TEXTE FOURNI:
B.  Les outils, la formation et l’encadrement nécessaires ont‑ils été donnés à la fonctionnaire afin qu’elle puisse atteindre les normes fixées dans un délai raisonnable?

[95]  La fonctionnaire a soutenu qu’elle n’a pas reçu un encadrement efficace et que l’aide qu’elle avait reçue n’était pas suffisante et adaptée à ses besoins particuliers. Son représentant a fait valoir que l’employeur n’avait fait aucun effort pour distinguer les jours ou les semaines pendant lesquels les objectifs fluctuaient considérablement entre le respect ou le dépassement des quotas de production ou l’omission de les respecter de façon significative. Il a présenté le même argument pour les fluctuations des taux d’erreur signalés.

[96]  Mme Smythe Wilson, la superviseure directe de la fonctionnaire pendant la plus grande partie de la période en litige, a témoigné que les services de plusieurs mentors avaient été offerts à la fonctionnaire entre 2011 et 2014. Son évaluation annuelle du rendement datée du 26 avril 2012 indique que, dès octobre 2011, un mentor lui avait été affecté pour l’aider à apprendre à traiter efficacement les dossiers. Je précise que le PAGRP non signé devant entrer en vigueur le 21 novembre comprend des dates précises qui ont été fixées afin que la fonctionnaire collabore avec son mentor pendant ce mois‑là.

[97]  Je remarque également que son plan d’amélioration du rendement daté du 26 avril 2012 déclare que [traduction] « […] un mentor lui avait été affecté en octobre pour l’aider à apprendre comment traiter efficacement les dossiers. » Son examen en milieu d’année, daté du 18 septembre 2012, affirme ceci : [traduction] « Une mentore, Marcia, a été affectée à Carol […] afin de lui montrer comment utiliser le SMGC et améliorer sa vitesse. Depuis sa réunion avec Marcia, les chiffres de Carol se sont améliorés. »

[98]  L’évaluation annuelle du rendement de la fonctionnaire, datée du 25 avril 2013, indique qu’elle était réticente à rencontrer un mentor pour lui montrer comment utiliser le SMGC, mais qu’elle a finalement accepté. Elle indique qu’elle a suivi une formation sur le SMGC.

[99]  Les notes de réunion de Mme Smyth Wilson du 2 juillet 2013 indiquent que la fonctionnaire avait été interrogée à savoir si son équipe avait continué de lui offrir un encadrement. Elle a répondu par l’affirmative. On lui a rappelé qu’elle pouvait demander de l’aide à tout moment. Elle a répondu qu’elle l’avait effectivement demandé à une personne appelée Tracy, qui l’a toujours aidé.

[100]  Les notes de leur réunion du 26 novembre 2013, indiquent que Mme Smythe Wilson a dit à la fonctionnaire qu’elle passerait un après‑midi cette semaine-là pour la rencontrer et l’observer, afin de lui offrir des idées pour améliorer sa productivité.

DONNÉES ÉTUDIÉES:
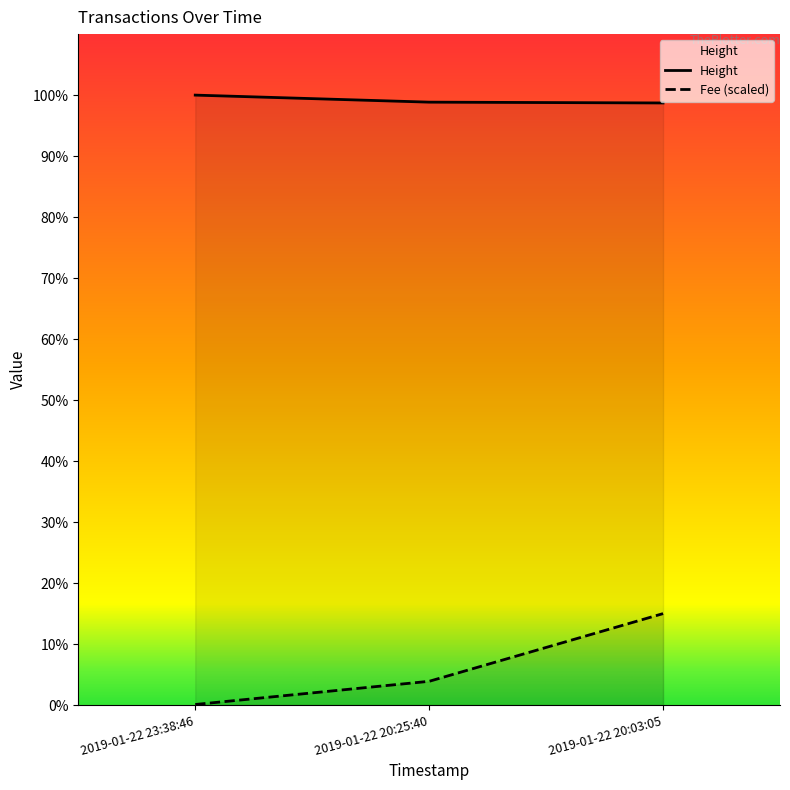

Reading right to left, extract all data points from this chart.

Fee: 676.4	175.9	4.5
Height: 4451.0	4457.0	4509.0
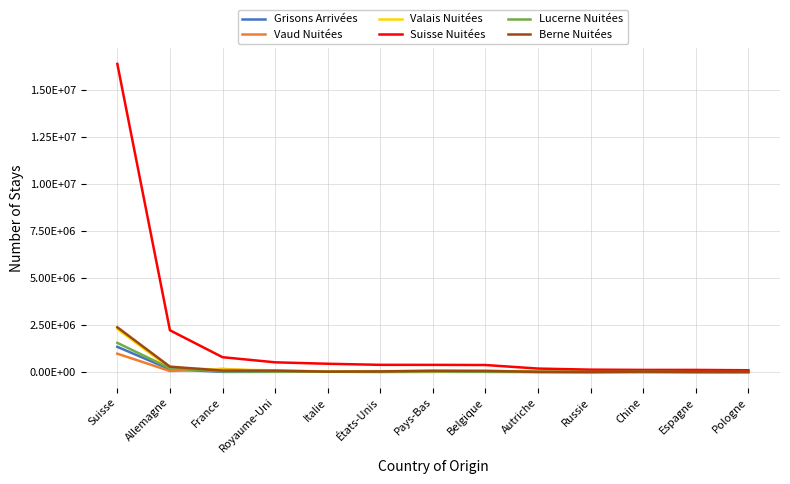

What is the total value across all series at Chine?

192271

CONSIGNE A: Citez le passage de l'extrait sur l'encadrement de la fonctionnaire qui va de « [99]  Les notes » jusqu'à « l’a toujours aidé. ».
CONSIGNE B: Prolongez l'extrait sur l'encadrement de la fonctionnaire après sa dernière phrase.
Les entrées n'ont aucun lien avec l'extrait sur l'encadrement de la fonctionnaire.

RÉPONSE A:
[99]  Les notes de réunion de Mme Smyth Wilson du 2 juillet 2013 indiquent que la fonctionnaire avait été interrogée à savoir si son équipe avait continué de lui offrir un encadrement. Elle a répondu par l’affirmative. On lui a rappelé qu’elle pouvait demander de l’aide à tout moment. Elle a répondu qu’elle l’avait effectivement demandé à une personne appelée Tracy, qui l’a toujours aidé.

RÉPONSE B:
[101]  En contre‑interrogatoire, M. Cuzner a confirmé que, en réalité, la fonctionnaire avait eu de nombreux formateurs et mentors et qu’il savait que, parfois, elle rencontrait un mentor et observait le travail effectué dans les dossiers. En réalité, M. Cuzner a témoigné qu’il avait passé un après‑midi assis à côté de la fonctionnaire à son bureau pour observer son travail et pour mieux comprendre ses capacités et ses besoins d’amélioration. Sa note au dossier du 30 janvier 2014 indique qu’il a eu l’impression qu’elle connaissait bien les pouvoirs législatifs du Ministère, mais qu’elle était têtue et lente à s’adapter au nouveau modèle de service puisqu’elle continuait d’essayer de [traduction] « tenir la main » des clients tout au long du processus, au lieu de se concentrer sur sa productivité. La note indique qu’il lui a dit de se concentrer simplement sur les renseignements requis pour prendre une décision et de ne pas examiner chaque page d’une demande, par exemple.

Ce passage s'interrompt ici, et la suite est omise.